___ Stored data

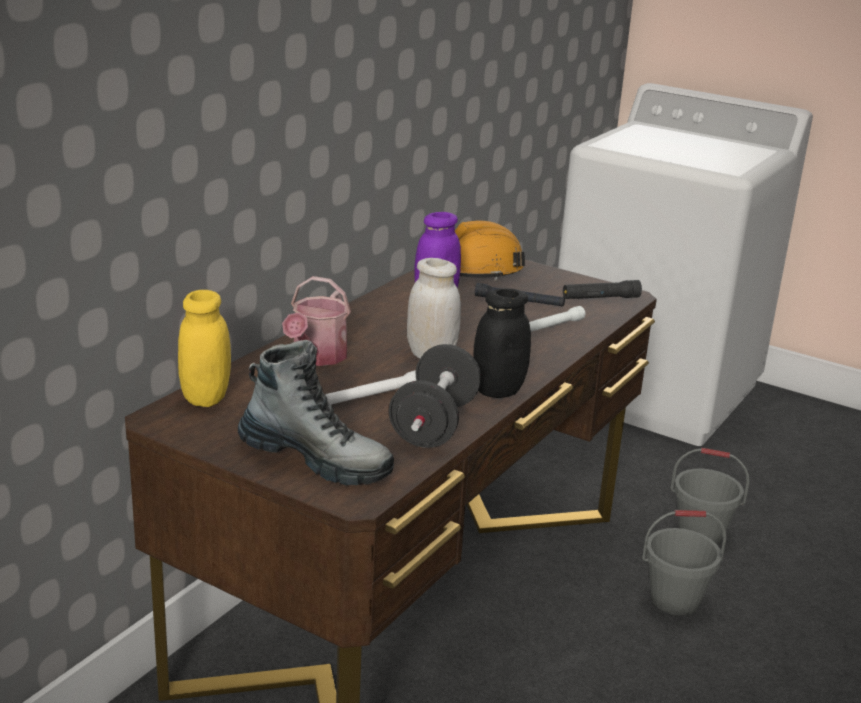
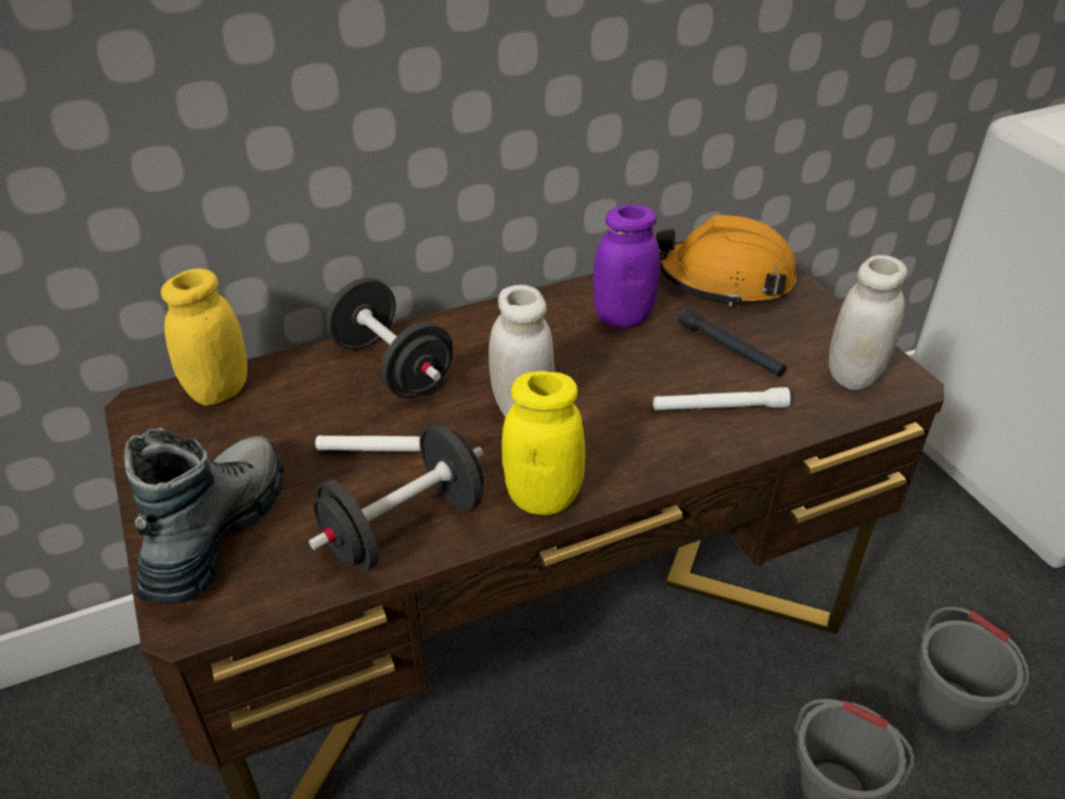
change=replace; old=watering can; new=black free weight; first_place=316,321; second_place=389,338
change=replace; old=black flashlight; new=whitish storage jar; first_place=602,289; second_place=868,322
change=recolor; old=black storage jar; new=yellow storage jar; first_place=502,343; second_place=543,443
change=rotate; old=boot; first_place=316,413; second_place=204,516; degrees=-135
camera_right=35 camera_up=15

______

▶ [Exercise details]: Emit only the final stretch of the records: the line containing "change=replace; old=black flashlight;" through the end, each line exactly as it stands.

▶ [Exercise result]:
change=replace; old=black flashlight; new=whitish storage jar; first_place=602,289; second_place=868,322
change=recolor; old=black storage jar; new=yellow storage jar; first_place=502,343; second_place=543,443
change=rotate; old=boot; first_place=316,413; second_place=204,516; degrees=-135
camera_right=35 camera_up=15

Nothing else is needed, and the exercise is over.